Once clinics begin to offer in-person care again, Wheelock, Dunlap and Sue Neal, executive director at Battle Ground HealthCare, are concerned about serving a rush of patients. A wave of demand will be difficult for free clinics to navigate, because they typically rely on volunteer doctors and dentists, as well as donations, grants and fundraisers.
As unemployment continues to increase, people are losing jobs and health insurance. According to U.S. Census data, about 7 percent of Clark County residents were uninsured before the pandemic.

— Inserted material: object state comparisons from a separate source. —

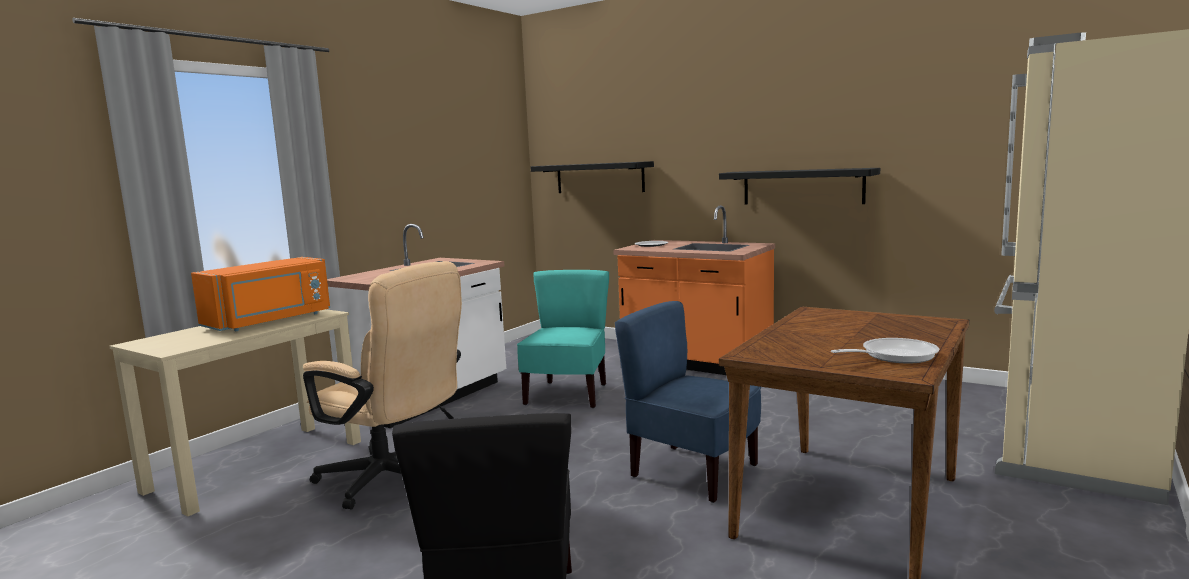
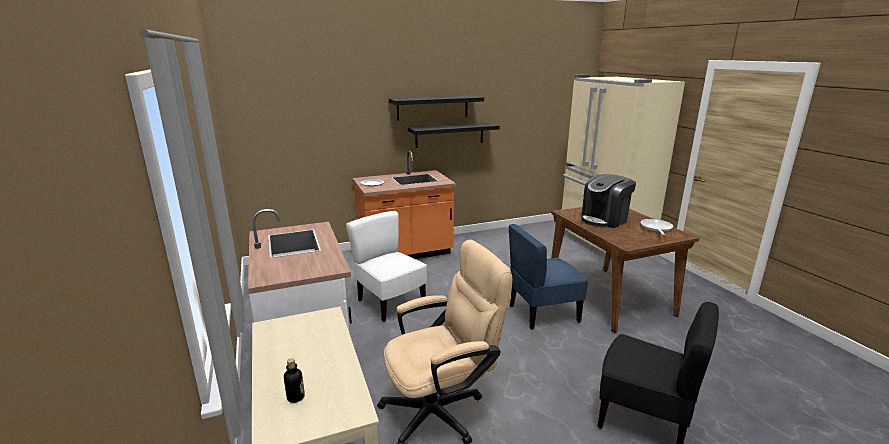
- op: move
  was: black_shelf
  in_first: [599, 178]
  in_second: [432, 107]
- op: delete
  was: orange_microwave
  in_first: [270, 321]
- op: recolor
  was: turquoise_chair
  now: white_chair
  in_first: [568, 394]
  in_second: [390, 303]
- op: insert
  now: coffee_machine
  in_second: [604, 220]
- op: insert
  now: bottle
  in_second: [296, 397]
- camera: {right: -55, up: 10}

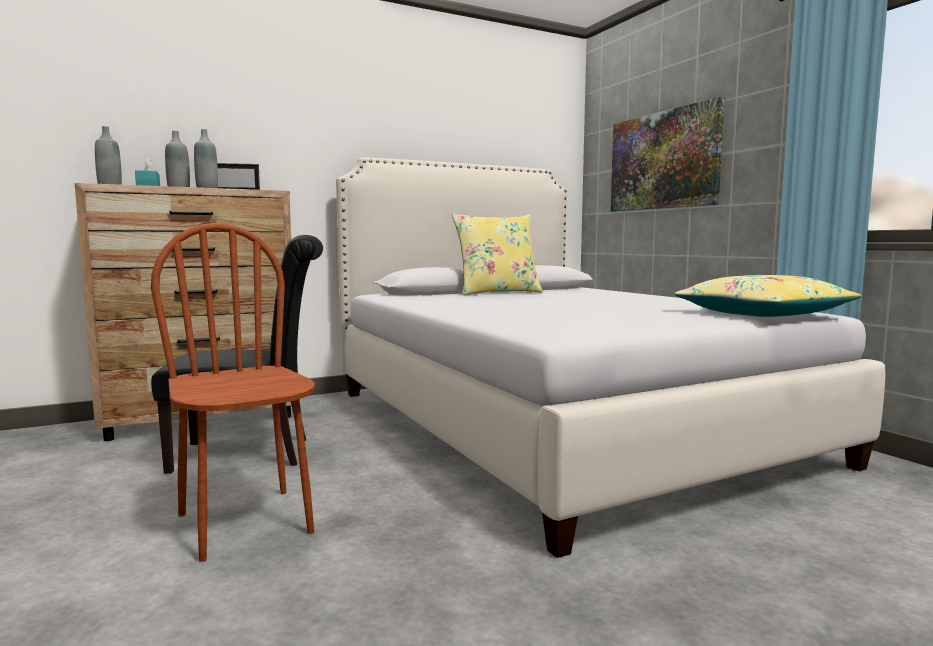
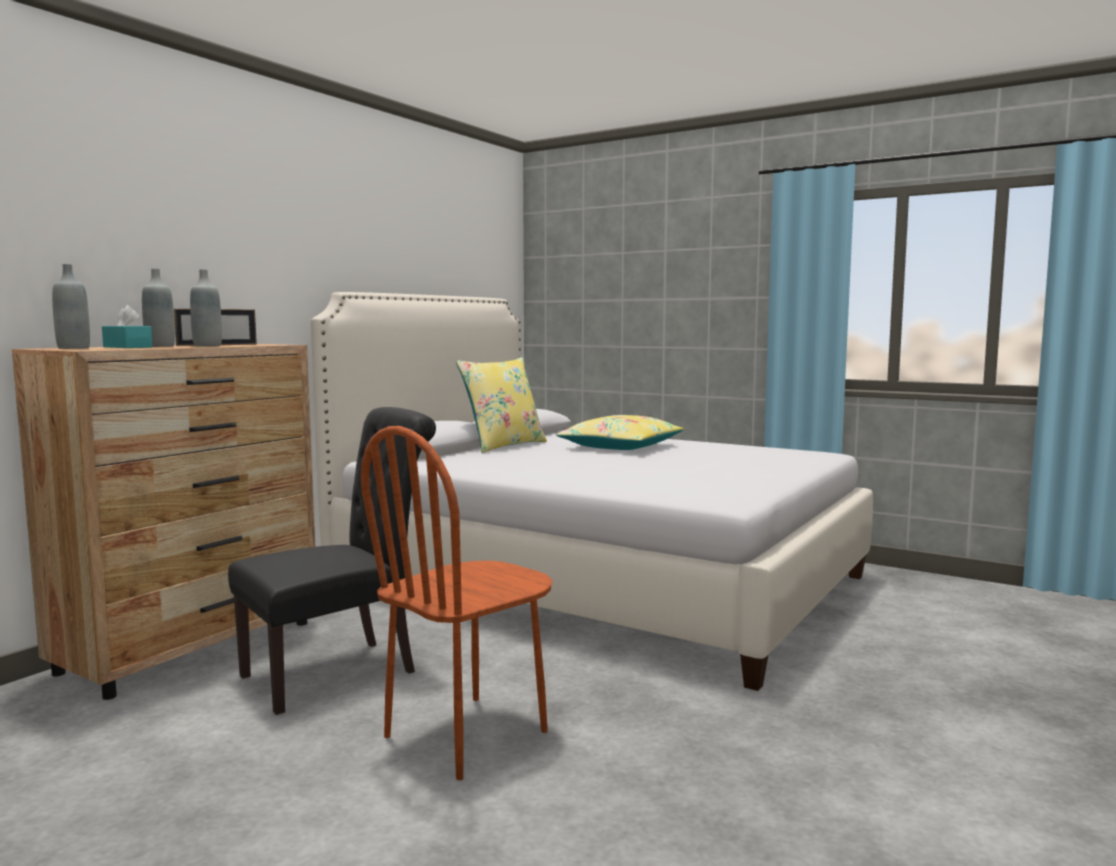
- op: delete
  was: picture
  in_first: [663, 160]
- op: rotate
  was: brown_chair
  in_first: [246, 523]
  in_second: [467, 734]
  clockwise: -75
- op: move
  was: yellow_pillow
  in_first: [762, 314]
  in_second: [620, 447]
- camera: {right: -30, up: 0}

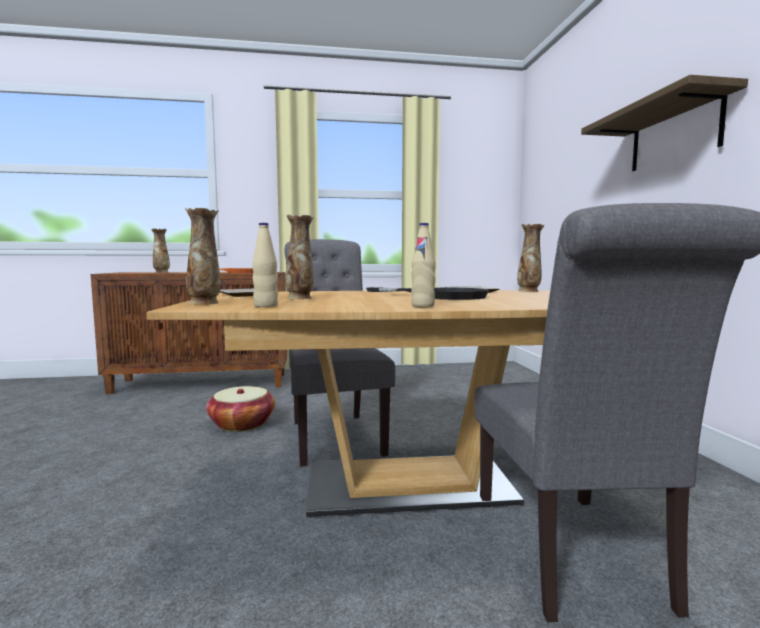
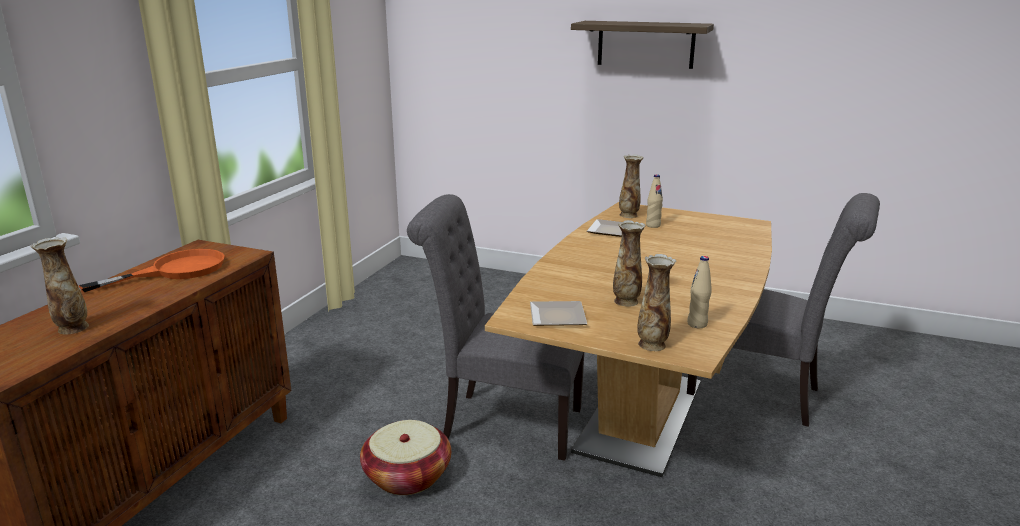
- op: move
  was: beige_bottle
  in_first: [423, 305]
  in_second: [653, 225]
- op: delete
  was: black_frying_pan
  in_first: [440, 296]
- camera: {right: -60, up: 15}

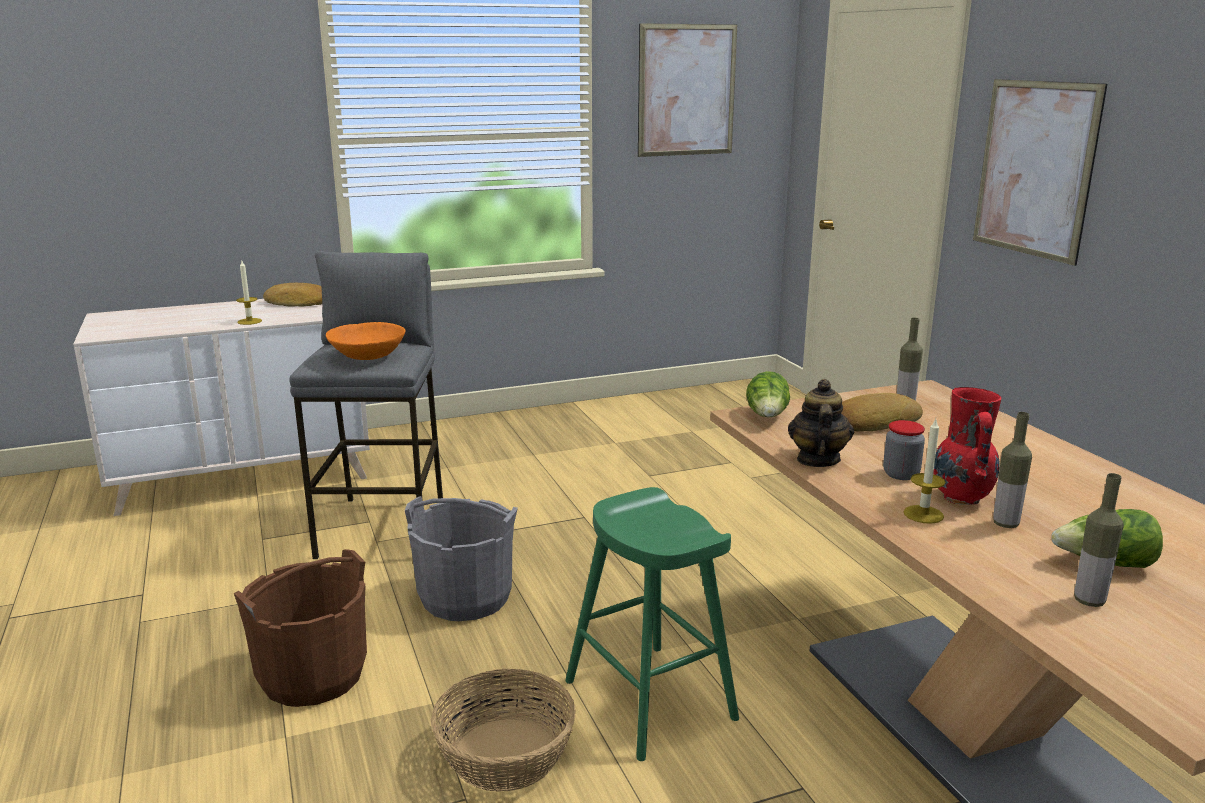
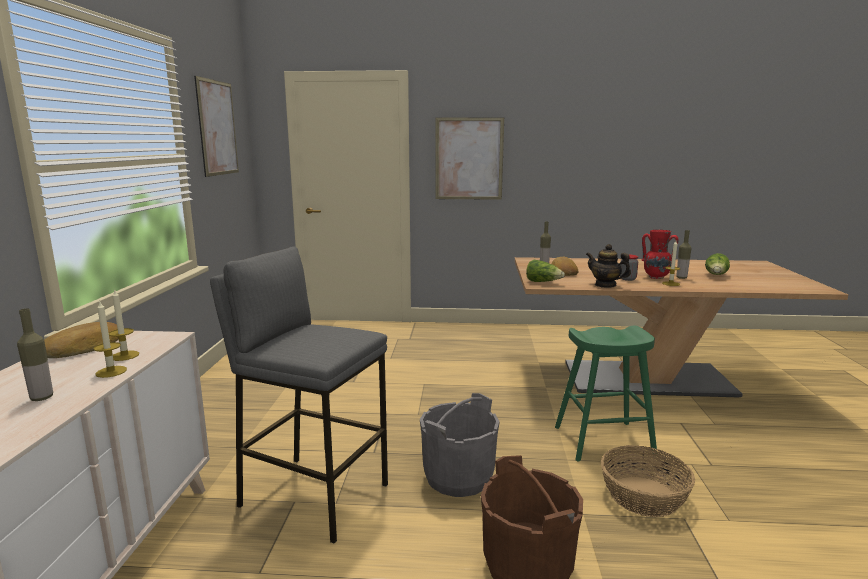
- op: delete
  was: orange_bowl
  in_first: [367, 356]
- op: move
  was: bottle
  in_first: [1089, 601]
  in_second: [42, 398]
- op: insert
  now: candle
  in_second: [124, 356]
- camera: {right: -65, up: -5}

Government aid has helped fill health insurance gaps for the time being, but it’s likely that eventually there will be a uptick in uninsured people in Clark County. Battle Ground HealthCare will have a soft reopening of its in-person services beginning in June.
Neal said she’s already started to notice that some patient’s health deteriorated in the last 10 weeks.
“As time goes on, and people in the community have lost their jobs, I am worried about the long term,” Neal said. “I’m concerned about what the funding situation is going to look like.”
Free clinics don’t receive direct federal or state funding. Neal said her clinic has been looking into creative ways to raise money.
Christine Lindquist, the executive director of the Washington Healthcare Access Alliance, which oversees 77 freestanding free clinics, said that there’s no federal funds earmarked specifically for free clinics at the moment, but Battle Ground HealthCare and the Free Clinic of Southwest Washington have received some Paycheck Protection Program funds.
It has been challenging at times for free clinics to procure loans from the program.
“The money we are spending now is money we brought in nine months ago,” Lindquist said. “It’s a concern.”
Battle Ground HealthCare has a big fundraiser scheduled for October, and Neal is not sure whether that can still happen as scheduled. The clinic is considering alternatives to an in-person fundraiser, in case that’s necessary.
“We’re looking at different avenues to be able to provide our services,” Neal said. “We have no idea what the future will look like.”